Newer diabetes management technologies open the possibility of maintaining near-normal blood glucose control better and sooner than before. These technologies include continuous subcutaneous insulin infusion (insulin pumps), continuous glucose monitors (CGM), semiclosed loop automated insulin delivery (AID) systems with communication between the pump and CGM (Figure 1), individualized diabetes management algorithms for carbohydrate counting and insulin dosage decisions, and super fast-acting human insulin analogs (eg, Fiasp; Novo Nordisk, and Lyumjev; Lilly) allowing more rapid correction of hyperglycemia than traditional “fast-acting insulins” (eg, aspart and lispro). These technologies also reduce the risk of disabling hypoglycemia, the fear of which prevents some patients from achieving good metabolic control of their diabetes for years, often after the development of DR and other complications.17
Optometrists should be familiar with these technologies and advocate for their consideration and prescription by PCPs and endocrinologists alike in patients with T1D, especially underserved patients of color, lower socioeconomic status, and those living in rural areas where these advancements are used significantly less often.18 And because T1D is a challenging condition to manage well and consistently—replete with hundreds of self-care decisions required every day19—it’s critical for optometrists to empathize, educate, and advocate for all our patients living with diabetes to help them navigate through an often-labyrinthine health care system.
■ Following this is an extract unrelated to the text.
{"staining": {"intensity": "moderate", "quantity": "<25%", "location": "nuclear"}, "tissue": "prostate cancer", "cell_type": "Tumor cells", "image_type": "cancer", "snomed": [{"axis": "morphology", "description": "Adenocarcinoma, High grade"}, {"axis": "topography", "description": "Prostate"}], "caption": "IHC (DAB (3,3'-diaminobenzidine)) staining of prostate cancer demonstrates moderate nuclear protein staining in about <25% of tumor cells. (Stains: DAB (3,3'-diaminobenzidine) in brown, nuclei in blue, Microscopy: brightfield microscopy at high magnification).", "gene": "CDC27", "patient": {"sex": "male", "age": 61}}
Understanding and acknowledging patient fears of hypoglycemia, good awareness of diabetes management strategies/technologies, plus consistent and reciprocal communication between optometrists and other members of the diabetes care team (including patients, caregivers, and health care providers) can have a tremendous role in patient and family quality of life while mitigating the risk of vision loss.